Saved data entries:
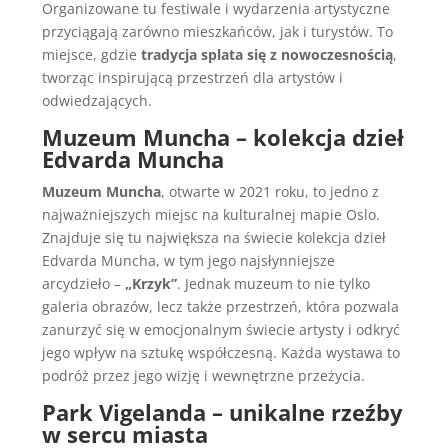
Organizowane tu festiwale i wydarzenia artystyczne
przyciągają zarówno mieszkańców, jak i turystów. To
miejsce, gdzie
tradycja splata się z nowoczesnością
,
tworząc inspirującą przestrzeń dla artystów i
odwiedzających.
Muzeum Muncha – kolekcja dzieł
Edvarda Muncha
Muzeum Muncha
, otwarte w 2021 roku, to jedno z
najważniejszych miejsc na kulturalnej mapie Oslo.
Znajduje się tu największa na świecie kolekcja dzieł
Edvarda Muncha, w tym jego najsłynniejsze
arcydzieło –
„Krzyk”
. Jednak muzeum to nie tylko
galeria obrazów, lecz także przestrzeń, która pozwala
zanurzyć się w emocjonalnym świecie artysty i odkryć
jego wpływ na sztukę współczesną. Każda wystawa to
podróż przez jego wizję i wewnętrzne przeżycia.
Park Vigelanda – unikalne rzeźby
w sercu miasta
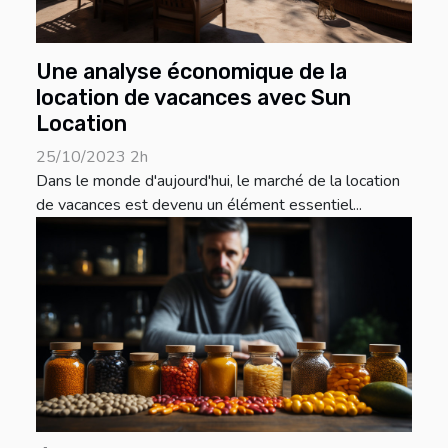
Une analyse économique de la
location de vacances avec Sun
Location
25/10/2023 2h
Dans le monde d'aujourd'hui, le marché de la location
de vacances est devenu un élément essentiel...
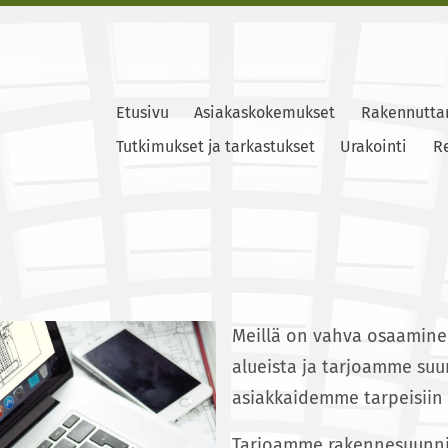
Etusivu
Asiakaskokemukset
Rakennutta
Tutkimukset ja tarkastukset
Urakointi
Re
Meillä on vahva osaamine
alueista ja tarjoamme suun
asiakkaidemme tarpeisiin p
Tarjoamme rakennesuunnit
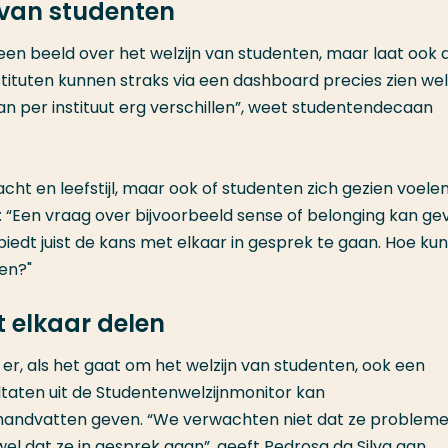
 van studenten
een beeld over het welzijn van studenten, maar laat ook 
instituten kunnen straks via een dashboard precies zien we
 per instituut erg verschillen”, weet studentendecaan
acht en leefstijl, maar ook of studenten zich gezien voele
“Een vraag over bijvoorbeeld sense of belonging kan gev
r biedt juist de kans met elkaar in gesprek te gaan. Hoe kun
en?"
 elkaar delen
er, als het gaat om het welzijn van studenten, ook een
ultaten uit de Studentenwelzijnmonitor kan
handvatten geven. “We verwachten niet dat ze problem
l dat ze in gesprek gaan”, geeft Pedrosa da Silva aan.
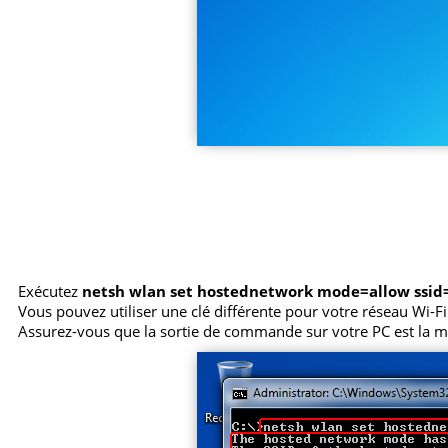
Exécutez
netsh wlan set hostednetwork mode=allow ssi
Vous pouvez utiliser une clé différente pour votre réseau Wi-Fi.
Assurez-vous que la sortie de commande sur votre PC est la m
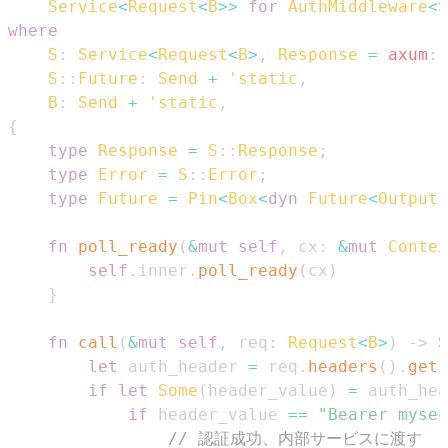
Service
<
Request
<
B
>>
for
AuthMiddleware
<
S
where
S
:
Service
<
Request
<
B
>
,
Response
=
axum
::
S
::
Future
:
Send
+
'static
,
B
:
Send
+
'static
,
{
type
Response
=
S
::
Response
;
type
Error
=
S
::
Error
;
type
Future
=
Pin
<
Box
<
dyn
Future
<
Output
fn
poll_ready
(
&
mut
self
,
 cx
:
&
mut
Contex
self
.
inner
.
poll_ready
(
cx
)
}
fn
call
(
&
mut
self
,
 req
:
Request
<
B
>
)
->
S
let
 auth_header 
=
 req
.
headers
(
)
.
get
(
if
let
Some
(
header_value
)
=
 auth_hea
if
 header_value 
==
"Bearer mysec
// 認証成功、内部サービスに渡す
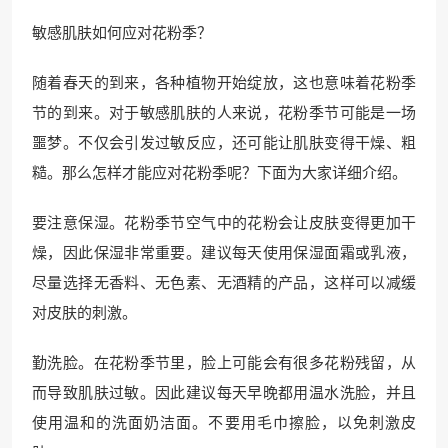
敏感肌肤如何应对花粉季？
随着春天的到来，各种植物开始绽放，这也意味着花粉季
节的到来。对于敏感肌肤的人来说，花粉季节可能是一场
噩梦。不仅会引发过敏反应，还可能让肌肤变得干燥、粗
糙。那么怎样才能应对花粉季呢？下面为大家详细介绍。
要注意保湿。花粉季节空气中的花粉会让皮肤变得更加干
燥，因此保湿非常重要。建议每天使用保湿面霜或乳液，
尽量选择无香料、无色素、无酒精的产品，这样可以减缓
对皮肤的刺激。
勤洗脸。在花粉季节里，脸上可能会有很多花粉残留，从
而导致肌肤过敏。因此建议每天早晚都用温水洗脸，并且
使用温和的洗面奶洁面。不要用毛巾擦脸，以免刺激皮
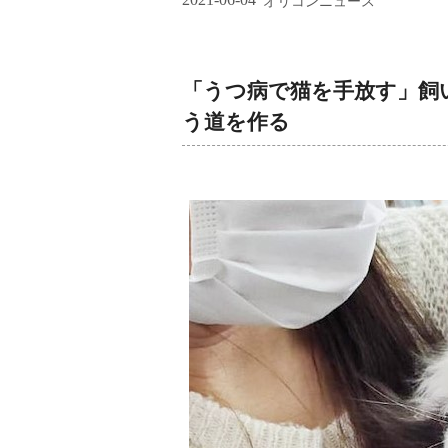
オリコンニュース
「うつ病で猫を手放す」飼
う道を作る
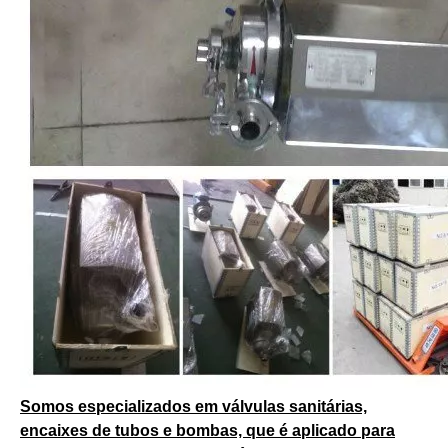
Somos especializados em válvulas sanitárias,
encaixes de tubos e bombas, que é aplicado para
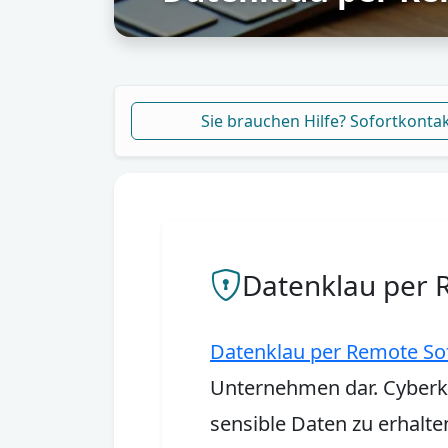
Sie brauchen Hilfe? Sofortkonta
Datenklau per 
Datenklau per Remote S
Unternehmen dar. Cyberkr
sensible Daten zu erhalte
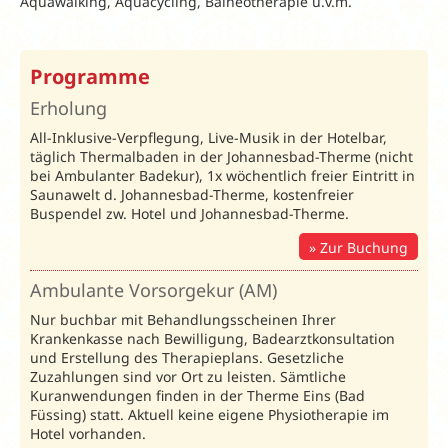
Aquawalking, Aquacycling, Balneotherapie u.v.m.
Frühbucher Weihnachten
Programme
& Silvester
2026/27
Erholung
3% Rabatt
bei Buchung
All-Inklusive-Verpflegung, Live-Musik in der Hotelbar,
bis 17.08.26
täglich Thermalbaden in der Johannesbad-Therme (nicht
bei Ambulanter Badekur), 1x wöchentlich freier Eintritt in
Erholung / Ambulante Vorsorgekur 2026
/ Preise in € pr
Saunawelt d. Johannesbad-Therme, kostenfreier
Aufenthalt
Buspendel zw. Hotel und Johannesbad-Therme.
Busanreise:
Montag;
Individuelle Anreise:
tägl
Zur Buchung
Juwel:
18.02.-31.03.26
Unterbr.
Bel.
01.04.-15.10.26
72231
16.10.-10.12.26
Ambulante Vorsorgekur (AM)
7 ÜN
14 ÜN
7 ÜN
14 ÜN
Nur buchbar mit Behandlungsscheinen Ihrer
Leistung
Krankenkasse nach Bewilligung, Badearztkonsultation
Erholung
Erholung
und Erstellung des Therapieplans. Gesetzliche
Zuzahlungen sind vor Ort zu leisten. Sämtliche
DZ
DZS
2
719
1.385
769
1.449
Kuranwendungen finden in der Therme Eins (Bad
Standard
Füssing) statt. Aktuell keine eigene Physiotherapie im
Hotel vorhanden.
EZ
EZS
1
789
1.525
839
1.629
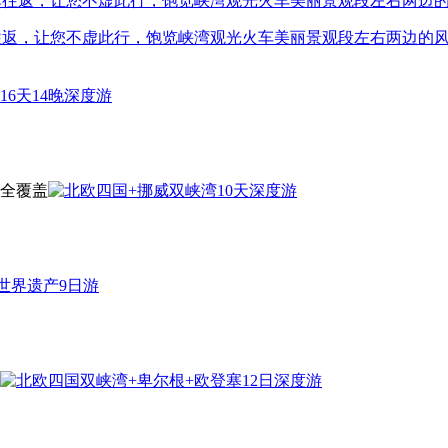
姆往返，让您不虚此行，饱览峡湾观光火车美丽景观段左右两边的风
全覆盖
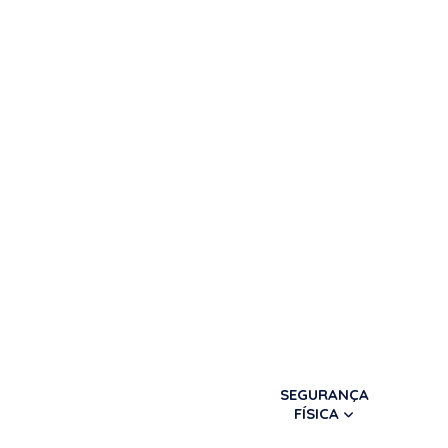
SEGURANÇA
FÍSICA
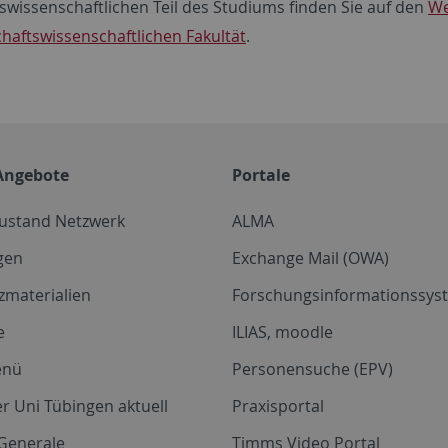
tswissenschaftlichen Teil des Studiums finden Sie auf den
We
chaftswissenschaftlichen Fakultät
.
Angebote
Portale
zustand Netzwerk
ALMA
gen
Exchange Mail (OWA)
zmaterialien
Forschungsinformationssyst
e
ILIAS, moodle
enü
Personensuche (EPV)
r Uni Tübingen aktuell
Praxisportal
Generale
Timms Video Portal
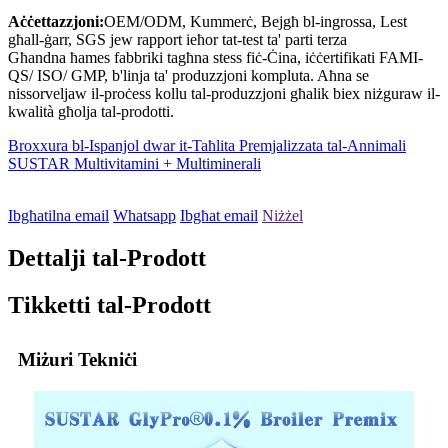
Aċċettazzjoni:
OEM/ODM, Kummerċ, Bejgħ bl-ingrossa, Lest
għall-ġarr, SGS jew rapport ieħor tat-test ta' parti terza
Għandna ħames fabbriki tagħna stess fiċ-Ċina, iċċertifikati FAMI-
QS/ ISO/ GMP, b'linja ta' produzzjoni kompluta. Aħna se
nissorveljaw il-proċess kollu tal-produzzjoni għalik biex niżguraw il-
kwalità għolja tal-prodotti.
Broxxura bl-Ispanjol dwar it-Taħlita Premjalizzata tal-Annimali
SUSTAR Multivitamini + Multiminerali
Ibgħatilna email
Whatsapp
Ibgħat email
Niżżel
Dettalji tal-Prodott
Tikketti tal-Prodott
Miżuri Tekniċi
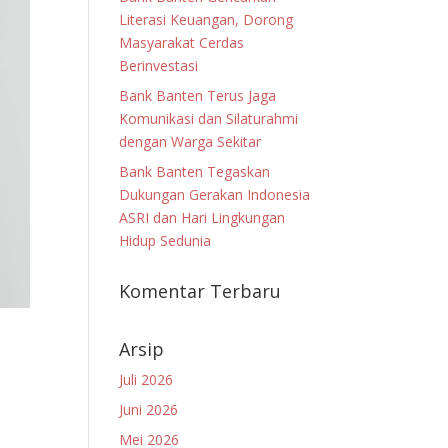
Literasi Keuangan, Dorong
Masyarakat Cerdas
Berinvestasi
Bank Banten Terus Jaga
Komunikasi dan Silaturahmi
dengan Warga Sekitar
Bank Banten Tegaskan
Dukungan Gerakan Indonesia
ASRI dan Hari Lingkungan
Hidup Sedunia
Komentar Terbaru
Arsip
Juli 2026
Juni 2026
Mei 2026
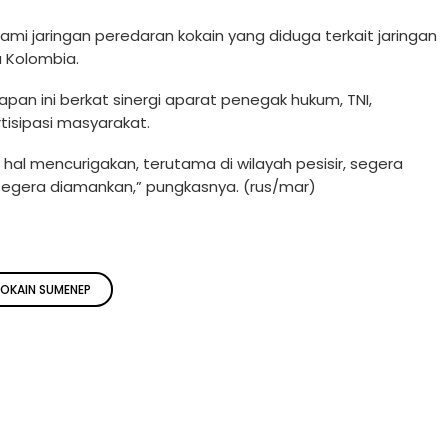
ami jaringan peredaran kokain yang diduga terkait jaringan
a Kolombia.
n ini berkat sinergi aparat penegak hukum, TNI,
tisipasi masyarakat.
al mencurigakan, terutama di wilayah pesisir, segera
segera diamankan,” pungkasnya. (rus/mar)
OKAIN SUMENEP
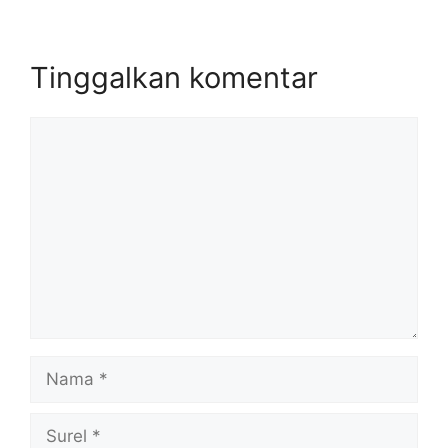
Tinggalkan komentar
Komentar
Nama
Surel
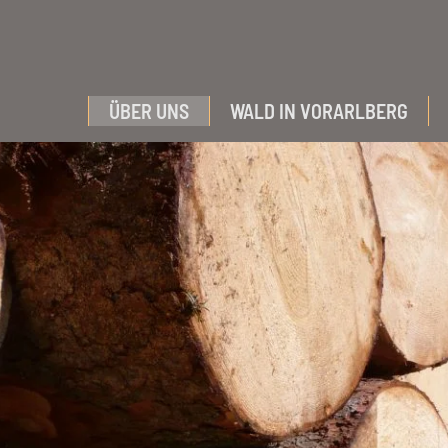
ÜBER UNS
WALD IN VORARLBERG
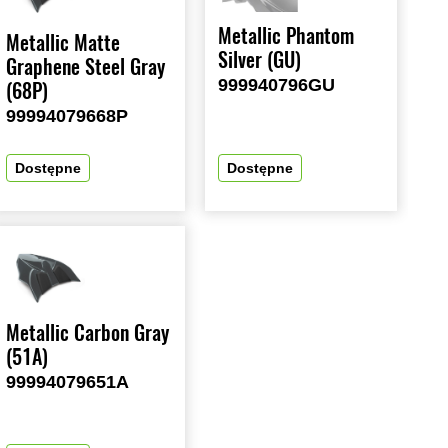
Metallic Phantom
Metallic Matte
Silver (GU)
Graphene Steel Gray
999940796GU
(68P)
99994079668P
Dostępne
Dostępne
Metallic Carbon Gray
(51A)
99994079651A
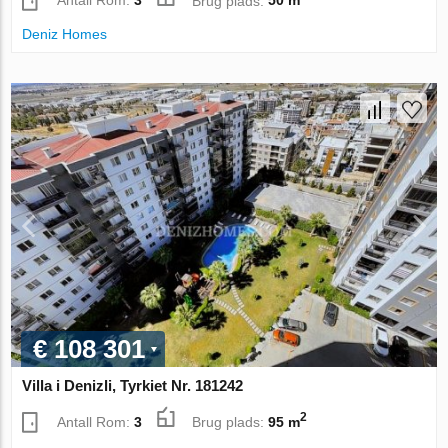
Antall Rom:
3
Brug plads:
50 m
Deniz Homes
€ 108 301
Villa i Denizli, Tyrkiet Nr. 181242
2
Antall Rom:
3
Brug plads:
95 m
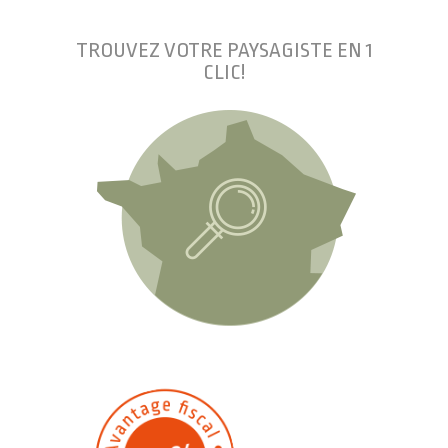
TROUVEZ VOTRE PAYSAGISTE EN 1
CLIC!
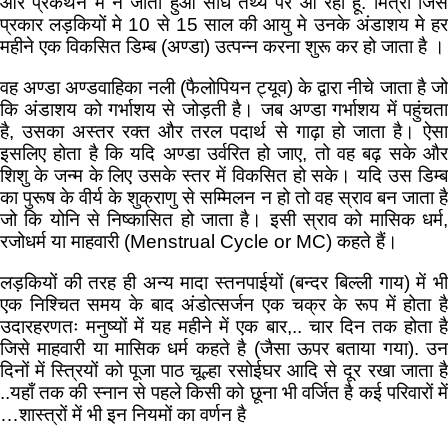
और प्रकथन में न जाता हुआ सीधे तथ्य पर आ रहा हूँ. मित्रो जिस
प्रकार लड़कियों मे 10 से 15 साल की आयु मे उनके अंडाशय मे हर
महीने एक विकसित डिम्ब (अण्डा) उत्पन्न करना शुरू कर हो जाता है ।
वह अण्डा अण्डवाहिका नली (फैलोपियन ट्यूव) के द्वारा नीचे जाता है जो
कि अंडाशय को गर्भाशय से जोड़ती है। जब अण्डा गर्भाशय में पहुंचता
है, उसका अस्तर रक्त और तरल पदार्थ से गाढ़ा हो जाता है। ऐसा
इसलिए होता है कि यदि अण्डा उर्वरित हो जाए, तो वह बढ़ सके और
शिशु के जन्म के लिए उसके स्तर में विकसित हो सके। यदि उस डिम्ब
का पुरूष के वीर्य के शुक्राणु से सम्मिलन न हो तो वह स्राव बन जाता है
जो कि योनि से निष्कासित हो जाता है। इसी स्राव को मासिक धर्म,
रजोधर्म या माहवारी (Menstrual Cycle or MC) कहते हैं।
लड़कियों की तरह ही अन्य मादा स्तनपाईयों (बन्दर बिल्ली गाय) में भी
एक निश्चित समय के बाद अंडोत्सर्जन एक चक्र के रूप में होता है
उदारहरणतः मनुष्यों में यह महीने में एक बार,.. चार दिन तक होता है
जिसे माहवारी या मासिक धर्म कहते है (जैसा ऊपर बताया गया). उन
दिनों में स्त्रियों को पूजा पाठ चूल्हा रसोईघर आदि से दूर रखा जाता है
..यहाँ तक की स्नान से पहले किसी को छूना भी वर्जित है कई परिवारों में
…शास्त्रों में भी इन नियमों का वर्णन है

▶ **EXERCISE GOAL**
What you return should be only the exact lines from the top of the entries through the line with "Znajduje się tu", minus the pictures.

▶ **RESULT OF THIS TASK**
Organizowane tu festiwale i wydarzenia artystyczne
przyciągają zarówno mieszkańców, jak i turystów. To
miejsce, gdzie
tradycja splata się z nowoczesnością
,
tworząc inspirującą przestrzeń dla artystów i
odwiedzających.
Muzeum Muncha – kolekcja dzieł
Edvarda Muncha
Muzeum Muncha
, otwarte w 2021 roku, to jedno z
najważniejszych miejsc na kulturalnej mapie Oslo.
Znajduje się tu największa na świecie kolekcja dzieł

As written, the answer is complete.